Es ist ein Verdienst dieser Arbeit, sich mit dem nicht einfachen und teilweise auch spröden paläographischen Komplex der alemannischen Minuskel, ihrer Schriftzeugnisse und Schreiber auseinander zu setzen. Auf vielfältige Weise wird auch in dieser Studie deutlich, wie eng die beiden wichtigsten Schreibstätten dieses Schrifttyps, die Klöster Reichenau und St. Gallen, miteinander verbunden waren. In der Tat erscheint in vielen Fällen eine paläographische Trennung der beiden Bibliotheksbestände (noch) nicht möglich, doch verweisen die in dieser Arbeit vorgeschlagenen Scheidungen und Zuordnungen auf die Wichtigkeit, entsprechende Bemühungen weiter voranzutreiben. Zudem regt die Arbeit dazu an, in Zukunft auch regional und überregional vergleichende paläographische Untersuchungen stärker ins Blickfeld zu nehmen.


Anmerkungen:

[1] Vgl. in Ansätzen Peter Erhart / Bernhard Zeller: Rätien und Alemannien - Schriftformen im Vergleich, in: Wandel und Konstanz zwischen Bodensee und Lombardei zur Zeit Karls des Grossen. Kloster St. Johann in Müstair und Churrätien, hg. v. Hans Rudolf Sennhauser unter Mitarbeit von Kathrin Roth-Rubi und Eckart Kühne (Acta Müstair, Kloster St. Johann; Bd. 3), Zürich 2013, 299-318.

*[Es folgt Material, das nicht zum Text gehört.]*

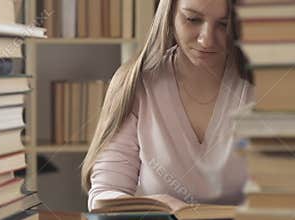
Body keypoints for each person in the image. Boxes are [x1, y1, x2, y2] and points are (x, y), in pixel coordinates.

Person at [81, 0, 254, 210]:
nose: (206, 40)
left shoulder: (269, 87)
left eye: (224, 24)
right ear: (170, 15)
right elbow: (104, 195)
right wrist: (159, 204)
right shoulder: (137, 83)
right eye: (192, 19)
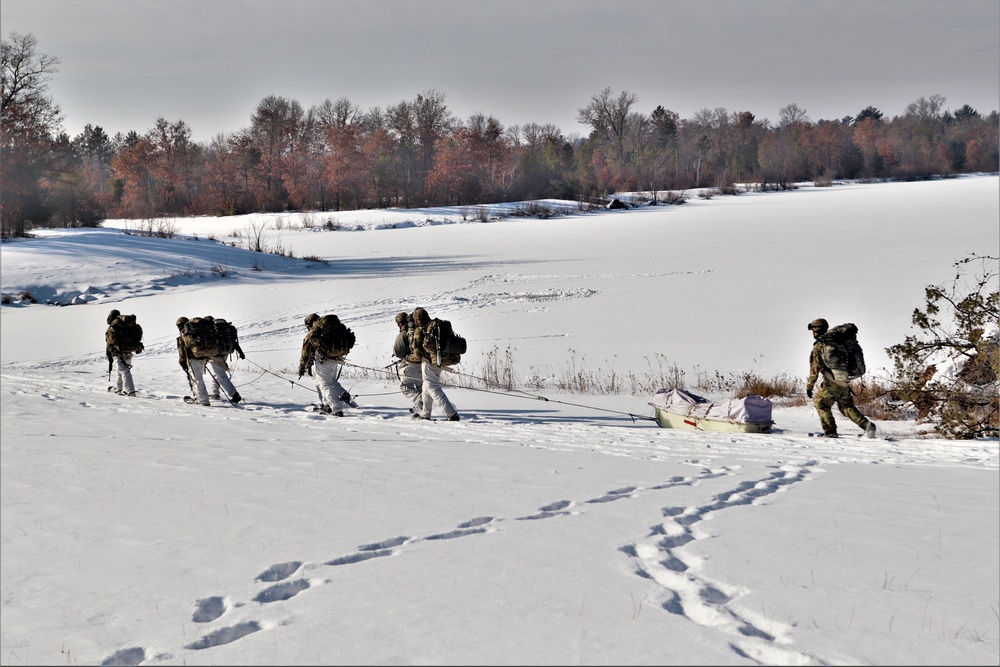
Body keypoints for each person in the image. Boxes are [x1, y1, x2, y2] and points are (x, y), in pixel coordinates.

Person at [806, 318, 876, 438]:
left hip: (831, 382)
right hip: (844, 380)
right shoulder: (839, 342)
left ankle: (830, 431)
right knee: (846, 406)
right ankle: (868, 426)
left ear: (815, 331)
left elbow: (814, 369)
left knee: (821, 404)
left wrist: (810, 385)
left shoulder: (819, 346)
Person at [176, 316, 243, 406]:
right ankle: (214, 394)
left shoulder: (186, 332)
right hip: (207, 356)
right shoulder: (202, 330)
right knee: (216, 374)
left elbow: (183, 350)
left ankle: (204, 400)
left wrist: (183, 362)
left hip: (197, 358)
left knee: (199, 379)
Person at [409, 307, 460, 421]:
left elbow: (417, 354)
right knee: (426, 389)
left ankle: (452, 414)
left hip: (429, 363)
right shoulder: (434, 327)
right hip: (439, 360)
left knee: (432, 388)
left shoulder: (420, 330)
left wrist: (408, 359)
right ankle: (425, 414)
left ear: (418, 319)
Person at [298, 313, 354, 416]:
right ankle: (336, 398)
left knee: (325, 385)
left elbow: (305, 351)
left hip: (323, 361)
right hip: (336, 358)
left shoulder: (314, 332)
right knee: (330, 381)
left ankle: (336, 410)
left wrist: (302, 366)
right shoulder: (330, 329)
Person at [105, 309, 143, 396]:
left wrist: (109, 356)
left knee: (124, 371)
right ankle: (118, 389)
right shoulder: (125, 325)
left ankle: (130, 391)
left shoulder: (113, 327)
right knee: (120, 371)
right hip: (128, 351)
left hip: (118, 353)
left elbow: (109, 344)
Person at [391, 311, 424, 413]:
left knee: (405, 388)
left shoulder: (404, 334)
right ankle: (422, 408)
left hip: (410, 365)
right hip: (425, 365)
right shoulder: (420, 330)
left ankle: (419, 401)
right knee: (421, 388)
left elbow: (398, 353)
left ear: (400, 323)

[2] Vgl. Beat von Scarpatetti: Schreiber-Zuweisungen in St. Galler Handschriften des achten und neunten Jahrhunderts, in: Codices Sangallenses. Festschrift für Johannes Duft zum 80. Geburtstag, hgg. v. Peter Ochsenbein und Ernst Ziegler, Sigmaringen 1995, 25-56.

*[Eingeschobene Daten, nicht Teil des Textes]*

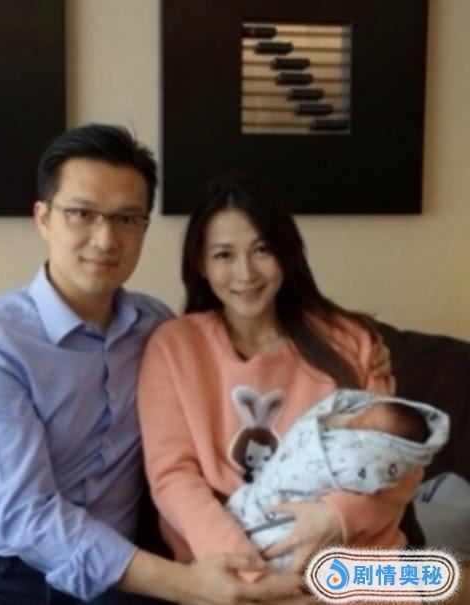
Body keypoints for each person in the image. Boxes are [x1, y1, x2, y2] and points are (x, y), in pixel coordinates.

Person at [0, 126, 309, 605]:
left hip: (119, 579)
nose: (105, 239)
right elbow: (26, 515)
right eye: (82, 214)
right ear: (43, 218)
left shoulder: (159, 331)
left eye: (126, 218)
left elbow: (245, 362)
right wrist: (187, 585)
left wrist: (364, 348)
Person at [137, 172, 423, 575]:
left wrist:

[3] Vgl. schon Natalie Maag: Zum sogenannten St. Galler Wolfcoz-Evangelistar und dem Scriptorium der Reichenau unter Reginbert († 846), in: Zeitschrift für die Geschichte des Oberrheins 161 (2013), 1-10. Zu Wolfcoz vgl. nun auch den erst nach Maags Arbeit erschienenen Aufsatz von Beat von Scarpatetti: Ego Wolfcoz scripsi? Fragen um Subskriptionen und Schriftvarianten im St. Gallen des 9./10. Jahrhunderts, in: Urkunden-Schriften-Lebensordnungen. Neue Beiträge zur Mediävistik, hgg. v. Andreas Schwarcz / Katharina Kaska, Wien 2015, 39-59.